*** Opening of EXCERPTED DATA ***

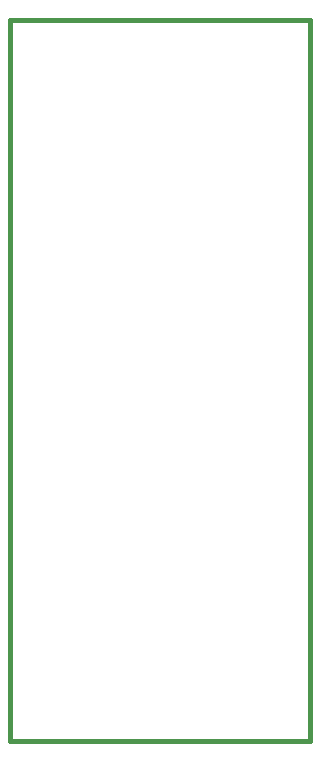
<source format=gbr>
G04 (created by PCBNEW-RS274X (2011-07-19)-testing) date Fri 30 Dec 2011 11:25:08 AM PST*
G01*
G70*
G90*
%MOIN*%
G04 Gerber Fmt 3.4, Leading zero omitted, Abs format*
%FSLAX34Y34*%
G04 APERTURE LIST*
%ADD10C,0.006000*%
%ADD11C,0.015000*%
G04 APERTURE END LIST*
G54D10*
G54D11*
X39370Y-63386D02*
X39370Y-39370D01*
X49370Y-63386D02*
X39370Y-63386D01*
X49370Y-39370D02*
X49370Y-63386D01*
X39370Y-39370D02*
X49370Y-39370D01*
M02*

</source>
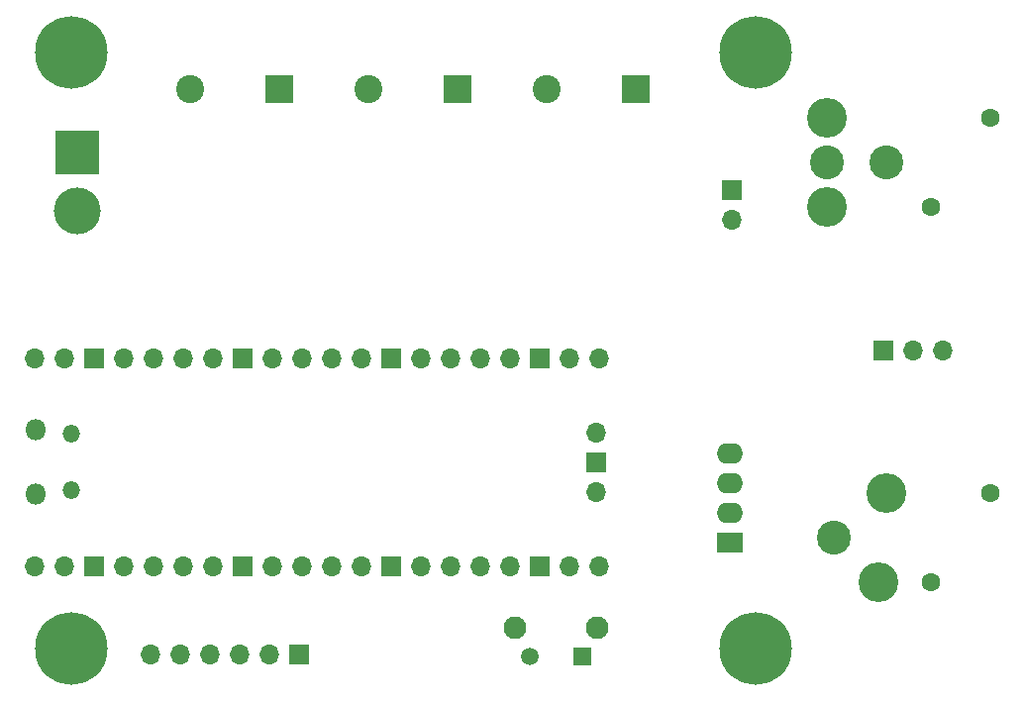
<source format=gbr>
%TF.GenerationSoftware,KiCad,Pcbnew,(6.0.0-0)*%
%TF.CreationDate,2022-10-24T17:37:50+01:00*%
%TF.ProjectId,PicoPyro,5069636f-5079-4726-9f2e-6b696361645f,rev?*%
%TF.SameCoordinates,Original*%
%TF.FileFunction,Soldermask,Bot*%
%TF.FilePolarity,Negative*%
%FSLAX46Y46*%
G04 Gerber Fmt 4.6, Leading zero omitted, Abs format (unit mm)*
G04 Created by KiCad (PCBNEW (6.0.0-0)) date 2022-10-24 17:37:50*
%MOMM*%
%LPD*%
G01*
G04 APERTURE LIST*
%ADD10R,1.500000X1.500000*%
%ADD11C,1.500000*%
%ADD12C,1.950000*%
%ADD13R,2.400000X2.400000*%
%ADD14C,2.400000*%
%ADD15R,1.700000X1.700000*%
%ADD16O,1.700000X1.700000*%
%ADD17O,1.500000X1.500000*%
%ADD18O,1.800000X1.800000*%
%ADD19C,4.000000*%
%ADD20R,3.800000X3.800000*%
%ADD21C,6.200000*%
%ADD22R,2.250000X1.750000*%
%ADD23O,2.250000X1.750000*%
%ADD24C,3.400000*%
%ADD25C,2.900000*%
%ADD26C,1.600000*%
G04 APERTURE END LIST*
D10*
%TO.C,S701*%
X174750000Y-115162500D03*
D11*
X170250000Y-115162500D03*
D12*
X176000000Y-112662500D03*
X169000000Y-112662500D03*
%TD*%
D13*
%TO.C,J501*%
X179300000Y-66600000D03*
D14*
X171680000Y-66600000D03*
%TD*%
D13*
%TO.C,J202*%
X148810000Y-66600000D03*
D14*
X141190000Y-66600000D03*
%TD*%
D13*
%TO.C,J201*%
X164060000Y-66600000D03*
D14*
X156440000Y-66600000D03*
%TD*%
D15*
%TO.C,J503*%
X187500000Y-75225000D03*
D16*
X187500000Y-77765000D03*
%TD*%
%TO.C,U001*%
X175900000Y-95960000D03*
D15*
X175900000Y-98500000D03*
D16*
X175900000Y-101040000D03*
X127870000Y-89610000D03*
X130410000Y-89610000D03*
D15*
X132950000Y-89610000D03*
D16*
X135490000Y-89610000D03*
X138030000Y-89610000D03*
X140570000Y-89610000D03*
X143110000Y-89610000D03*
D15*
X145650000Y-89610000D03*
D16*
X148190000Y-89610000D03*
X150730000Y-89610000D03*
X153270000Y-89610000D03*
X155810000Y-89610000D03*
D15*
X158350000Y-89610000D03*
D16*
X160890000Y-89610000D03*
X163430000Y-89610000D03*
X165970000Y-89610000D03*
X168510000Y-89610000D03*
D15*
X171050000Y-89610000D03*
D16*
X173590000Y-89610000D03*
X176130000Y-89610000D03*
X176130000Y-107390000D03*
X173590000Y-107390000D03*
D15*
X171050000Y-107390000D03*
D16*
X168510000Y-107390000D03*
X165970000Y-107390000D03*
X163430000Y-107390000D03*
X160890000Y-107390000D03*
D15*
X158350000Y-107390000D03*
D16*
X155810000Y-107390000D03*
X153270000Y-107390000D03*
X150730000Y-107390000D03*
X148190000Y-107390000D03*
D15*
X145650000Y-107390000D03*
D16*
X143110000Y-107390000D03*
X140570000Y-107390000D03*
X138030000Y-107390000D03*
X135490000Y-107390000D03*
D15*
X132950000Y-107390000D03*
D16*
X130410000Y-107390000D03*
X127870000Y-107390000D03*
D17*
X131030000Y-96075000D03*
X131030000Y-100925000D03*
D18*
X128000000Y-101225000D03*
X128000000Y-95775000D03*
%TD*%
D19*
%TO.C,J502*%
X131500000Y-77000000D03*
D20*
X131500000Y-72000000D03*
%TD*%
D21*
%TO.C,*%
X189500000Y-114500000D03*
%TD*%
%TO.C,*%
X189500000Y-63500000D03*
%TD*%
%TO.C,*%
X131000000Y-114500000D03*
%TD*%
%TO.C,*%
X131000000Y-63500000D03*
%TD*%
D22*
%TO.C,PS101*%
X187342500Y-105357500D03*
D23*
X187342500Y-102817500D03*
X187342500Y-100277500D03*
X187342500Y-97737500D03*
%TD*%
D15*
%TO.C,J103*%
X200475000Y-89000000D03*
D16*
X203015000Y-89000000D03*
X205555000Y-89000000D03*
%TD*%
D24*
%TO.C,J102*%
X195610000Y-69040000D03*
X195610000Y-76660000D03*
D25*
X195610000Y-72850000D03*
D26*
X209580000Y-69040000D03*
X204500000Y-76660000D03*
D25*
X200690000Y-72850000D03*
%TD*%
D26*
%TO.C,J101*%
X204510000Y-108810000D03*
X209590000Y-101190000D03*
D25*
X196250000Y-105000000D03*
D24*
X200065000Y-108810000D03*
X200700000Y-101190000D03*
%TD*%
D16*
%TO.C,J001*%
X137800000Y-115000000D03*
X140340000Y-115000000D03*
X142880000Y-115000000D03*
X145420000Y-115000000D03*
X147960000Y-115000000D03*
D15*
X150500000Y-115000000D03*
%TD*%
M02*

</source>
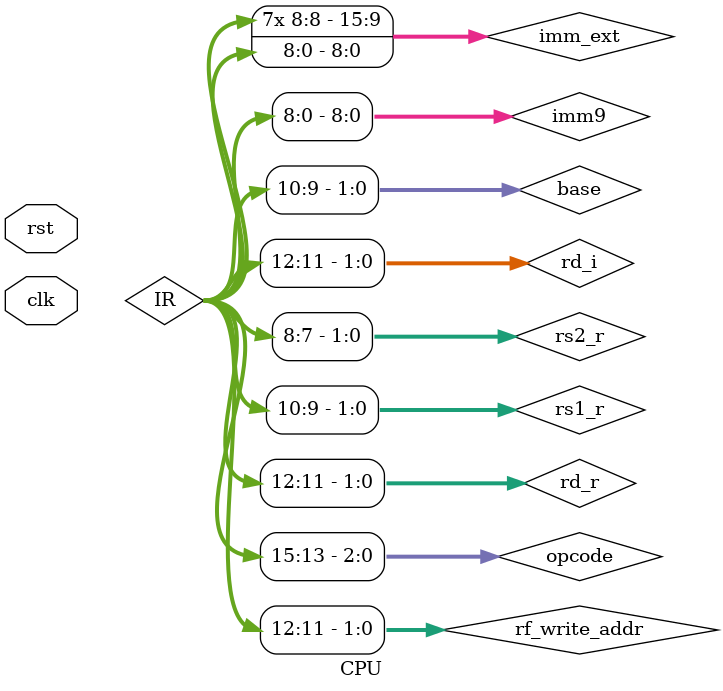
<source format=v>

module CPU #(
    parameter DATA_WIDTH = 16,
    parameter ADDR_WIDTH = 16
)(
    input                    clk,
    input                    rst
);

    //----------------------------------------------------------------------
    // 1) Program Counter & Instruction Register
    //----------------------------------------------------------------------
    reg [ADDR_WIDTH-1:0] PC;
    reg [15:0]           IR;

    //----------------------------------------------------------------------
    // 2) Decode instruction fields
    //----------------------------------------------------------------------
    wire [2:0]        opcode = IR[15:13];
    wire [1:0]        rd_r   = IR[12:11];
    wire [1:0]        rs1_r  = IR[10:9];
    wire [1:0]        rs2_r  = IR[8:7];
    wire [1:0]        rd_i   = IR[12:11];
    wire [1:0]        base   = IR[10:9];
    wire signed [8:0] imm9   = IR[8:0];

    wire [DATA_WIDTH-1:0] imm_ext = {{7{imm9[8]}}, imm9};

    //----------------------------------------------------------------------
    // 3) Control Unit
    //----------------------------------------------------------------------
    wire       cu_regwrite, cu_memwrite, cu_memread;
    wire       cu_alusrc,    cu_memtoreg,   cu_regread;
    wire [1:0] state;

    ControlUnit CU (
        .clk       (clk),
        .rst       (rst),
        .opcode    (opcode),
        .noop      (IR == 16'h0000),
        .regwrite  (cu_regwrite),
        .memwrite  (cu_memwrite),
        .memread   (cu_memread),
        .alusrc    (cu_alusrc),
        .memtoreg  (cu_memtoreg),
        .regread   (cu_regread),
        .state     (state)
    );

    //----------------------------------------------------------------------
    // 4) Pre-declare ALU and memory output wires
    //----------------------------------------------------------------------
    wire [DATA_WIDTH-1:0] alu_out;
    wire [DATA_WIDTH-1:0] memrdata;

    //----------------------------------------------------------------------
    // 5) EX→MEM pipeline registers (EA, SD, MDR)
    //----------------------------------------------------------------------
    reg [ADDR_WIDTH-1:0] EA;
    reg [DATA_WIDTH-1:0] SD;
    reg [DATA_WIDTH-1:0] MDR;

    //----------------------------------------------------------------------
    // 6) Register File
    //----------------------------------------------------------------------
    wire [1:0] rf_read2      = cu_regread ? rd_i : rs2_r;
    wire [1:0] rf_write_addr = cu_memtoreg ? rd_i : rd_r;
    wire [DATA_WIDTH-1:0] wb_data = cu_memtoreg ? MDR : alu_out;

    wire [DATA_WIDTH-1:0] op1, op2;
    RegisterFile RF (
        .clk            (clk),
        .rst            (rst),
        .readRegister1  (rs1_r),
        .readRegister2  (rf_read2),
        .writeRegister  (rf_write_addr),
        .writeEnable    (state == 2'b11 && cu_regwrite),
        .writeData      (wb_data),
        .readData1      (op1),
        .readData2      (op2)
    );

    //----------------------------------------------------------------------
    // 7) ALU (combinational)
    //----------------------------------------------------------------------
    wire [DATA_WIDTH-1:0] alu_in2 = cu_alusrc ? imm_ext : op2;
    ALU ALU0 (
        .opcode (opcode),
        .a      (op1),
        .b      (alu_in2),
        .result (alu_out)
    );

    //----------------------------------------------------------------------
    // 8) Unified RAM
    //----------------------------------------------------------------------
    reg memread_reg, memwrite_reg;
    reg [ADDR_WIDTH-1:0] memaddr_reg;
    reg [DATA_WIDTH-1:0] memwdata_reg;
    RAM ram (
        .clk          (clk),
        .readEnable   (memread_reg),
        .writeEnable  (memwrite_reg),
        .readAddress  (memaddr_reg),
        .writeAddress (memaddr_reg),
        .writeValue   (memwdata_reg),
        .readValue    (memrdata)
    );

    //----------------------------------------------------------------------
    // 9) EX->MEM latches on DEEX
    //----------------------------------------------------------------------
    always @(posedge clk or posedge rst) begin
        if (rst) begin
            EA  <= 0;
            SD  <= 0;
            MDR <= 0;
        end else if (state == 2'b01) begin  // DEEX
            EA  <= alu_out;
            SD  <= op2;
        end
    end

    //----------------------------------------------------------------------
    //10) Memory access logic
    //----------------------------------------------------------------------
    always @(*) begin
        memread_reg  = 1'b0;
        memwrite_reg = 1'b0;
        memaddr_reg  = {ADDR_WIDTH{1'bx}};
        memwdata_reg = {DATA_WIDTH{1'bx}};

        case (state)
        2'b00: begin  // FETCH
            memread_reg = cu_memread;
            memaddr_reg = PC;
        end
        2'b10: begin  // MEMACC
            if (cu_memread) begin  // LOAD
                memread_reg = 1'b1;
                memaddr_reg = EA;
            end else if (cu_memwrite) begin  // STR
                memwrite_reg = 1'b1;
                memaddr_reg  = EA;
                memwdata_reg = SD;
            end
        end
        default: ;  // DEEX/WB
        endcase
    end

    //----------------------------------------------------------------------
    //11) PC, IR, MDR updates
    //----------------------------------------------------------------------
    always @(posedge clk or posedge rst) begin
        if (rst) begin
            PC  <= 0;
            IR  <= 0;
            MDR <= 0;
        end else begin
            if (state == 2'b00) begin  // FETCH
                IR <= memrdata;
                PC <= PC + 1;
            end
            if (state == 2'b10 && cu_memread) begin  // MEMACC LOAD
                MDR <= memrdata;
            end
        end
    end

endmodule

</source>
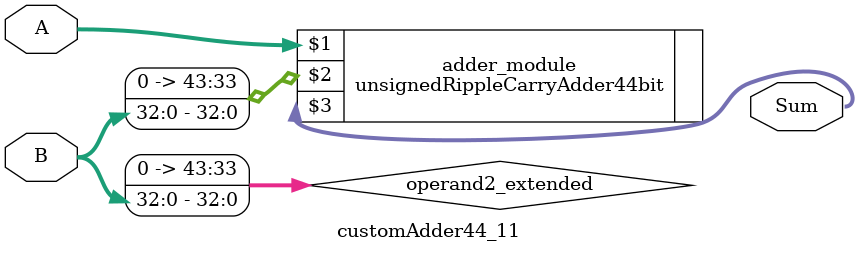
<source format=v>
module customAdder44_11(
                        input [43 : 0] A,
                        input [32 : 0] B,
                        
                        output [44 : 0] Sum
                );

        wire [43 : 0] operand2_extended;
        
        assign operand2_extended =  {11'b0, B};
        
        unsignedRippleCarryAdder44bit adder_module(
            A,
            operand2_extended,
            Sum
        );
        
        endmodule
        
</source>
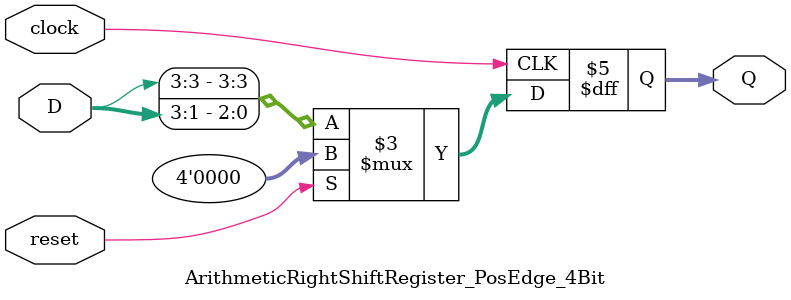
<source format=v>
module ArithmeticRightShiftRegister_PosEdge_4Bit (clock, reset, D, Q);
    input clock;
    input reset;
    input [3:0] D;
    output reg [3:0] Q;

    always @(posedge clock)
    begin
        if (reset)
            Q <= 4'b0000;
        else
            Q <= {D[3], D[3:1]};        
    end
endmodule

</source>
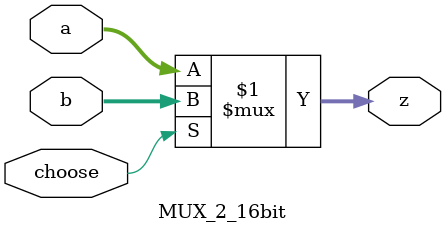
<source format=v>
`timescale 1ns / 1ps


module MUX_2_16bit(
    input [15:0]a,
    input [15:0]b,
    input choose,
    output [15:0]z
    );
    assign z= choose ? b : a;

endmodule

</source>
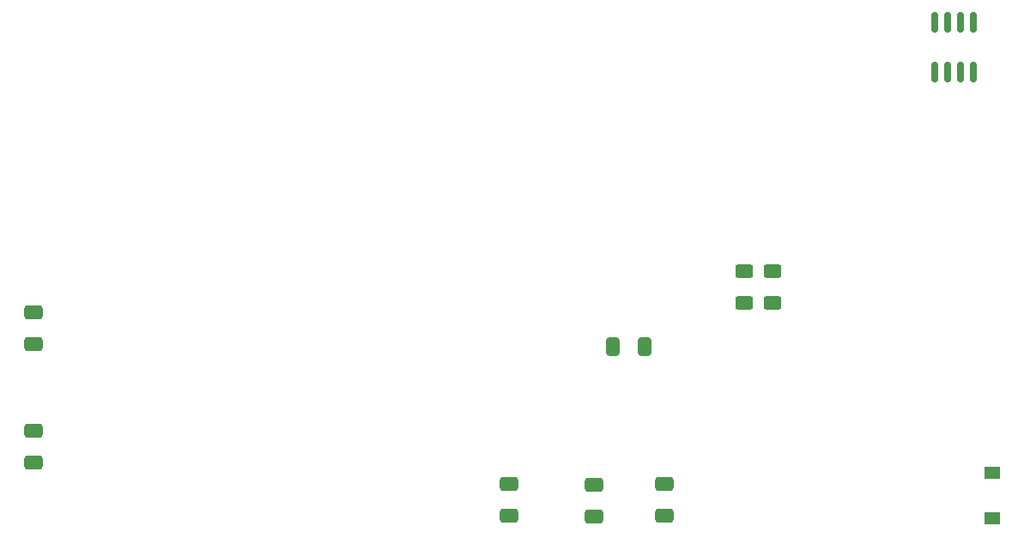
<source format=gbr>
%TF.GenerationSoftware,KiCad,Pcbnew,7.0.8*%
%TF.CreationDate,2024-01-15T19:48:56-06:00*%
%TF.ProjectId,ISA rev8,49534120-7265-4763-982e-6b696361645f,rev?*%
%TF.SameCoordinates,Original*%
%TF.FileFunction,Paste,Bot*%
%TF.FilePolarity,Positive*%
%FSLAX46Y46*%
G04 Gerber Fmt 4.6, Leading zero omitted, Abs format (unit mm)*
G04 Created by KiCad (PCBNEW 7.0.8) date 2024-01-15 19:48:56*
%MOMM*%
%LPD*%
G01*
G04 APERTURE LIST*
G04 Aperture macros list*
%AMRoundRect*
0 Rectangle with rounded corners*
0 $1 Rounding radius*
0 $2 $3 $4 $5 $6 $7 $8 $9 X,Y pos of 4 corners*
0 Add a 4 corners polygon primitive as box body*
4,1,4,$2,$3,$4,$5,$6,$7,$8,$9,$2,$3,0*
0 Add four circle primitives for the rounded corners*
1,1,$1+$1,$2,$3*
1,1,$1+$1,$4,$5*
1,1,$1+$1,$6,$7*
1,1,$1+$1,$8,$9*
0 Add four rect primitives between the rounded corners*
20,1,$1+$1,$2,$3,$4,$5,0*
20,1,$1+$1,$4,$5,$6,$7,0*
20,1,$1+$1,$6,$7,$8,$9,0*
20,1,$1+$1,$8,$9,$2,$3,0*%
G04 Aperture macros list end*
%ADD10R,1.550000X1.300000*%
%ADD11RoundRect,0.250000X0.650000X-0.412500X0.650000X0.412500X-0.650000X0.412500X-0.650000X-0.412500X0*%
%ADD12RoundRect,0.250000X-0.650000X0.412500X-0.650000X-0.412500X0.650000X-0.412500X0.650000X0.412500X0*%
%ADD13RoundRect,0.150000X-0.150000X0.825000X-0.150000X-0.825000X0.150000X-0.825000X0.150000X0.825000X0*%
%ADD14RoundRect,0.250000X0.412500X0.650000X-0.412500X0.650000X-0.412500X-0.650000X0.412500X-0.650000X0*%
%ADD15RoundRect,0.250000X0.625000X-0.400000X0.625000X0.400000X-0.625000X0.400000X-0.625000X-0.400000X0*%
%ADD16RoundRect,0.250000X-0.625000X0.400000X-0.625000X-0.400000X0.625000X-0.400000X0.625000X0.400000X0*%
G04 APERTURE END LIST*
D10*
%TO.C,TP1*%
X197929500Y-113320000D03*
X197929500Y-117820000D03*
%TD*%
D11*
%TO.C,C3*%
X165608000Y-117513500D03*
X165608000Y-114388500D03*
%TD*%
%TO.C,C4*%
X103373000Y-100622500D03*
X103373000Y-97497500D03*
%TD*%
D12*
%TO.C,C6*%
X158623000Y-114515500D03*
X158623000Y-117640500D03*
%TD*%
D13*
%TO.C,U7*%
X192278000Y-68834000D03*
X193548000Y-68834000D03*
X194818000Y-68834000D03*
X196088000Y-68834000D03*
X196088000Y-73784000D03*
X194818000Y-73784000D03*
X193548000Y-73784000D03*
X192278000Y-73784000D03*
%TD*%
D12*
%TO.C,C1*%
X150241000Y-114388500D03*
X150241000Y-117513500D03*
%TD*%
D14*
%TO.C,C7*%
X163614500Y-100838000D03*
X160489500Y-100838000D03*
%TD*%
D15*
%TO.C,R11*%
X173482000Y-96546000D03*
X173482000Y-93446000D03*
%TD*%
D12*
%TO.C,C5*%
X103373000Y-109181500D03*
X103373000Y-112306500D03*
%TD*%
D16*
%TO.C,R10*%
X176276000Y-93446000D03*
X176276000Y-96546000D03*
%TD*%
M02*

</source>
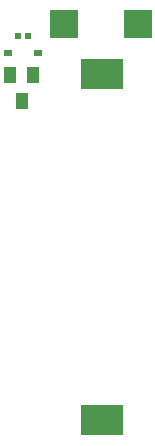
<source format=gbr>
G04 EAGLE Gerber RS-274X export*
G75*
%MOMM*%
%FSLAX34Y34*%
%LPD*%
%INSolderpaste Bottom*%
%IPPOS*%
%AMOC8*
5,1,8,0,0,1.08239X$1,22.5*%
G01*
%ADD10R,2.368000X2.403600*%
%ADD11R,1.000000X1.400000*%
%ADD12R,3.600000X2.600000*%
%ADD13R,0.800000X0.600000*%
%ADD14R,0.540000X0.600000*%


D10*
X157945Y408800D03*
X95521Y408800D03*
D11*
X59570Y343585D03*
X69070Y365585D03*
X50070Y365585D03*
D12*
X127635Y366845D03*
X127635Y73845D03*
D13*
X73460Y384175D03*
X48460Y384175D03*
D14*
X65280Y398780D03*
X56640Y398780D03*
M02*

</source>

*** Close of EXCERPTED DATA ***

WORK TO BE COMPLETED: Whichever lines of the data include the word "Gerber", pull them out.

REPLY TO THE EXERCISE:
G04 Gerber Fmt 3.4, Leading zero omitted, Abs format*
G04 Gerber Fmt 4.6, Leading zero omitted, Abs format (unit mm)*
G04 Gerber Fmt 4.6, Leading zero omitted, Abs format (unit mm)*
G04 EAGLE Gerber RS-274X export*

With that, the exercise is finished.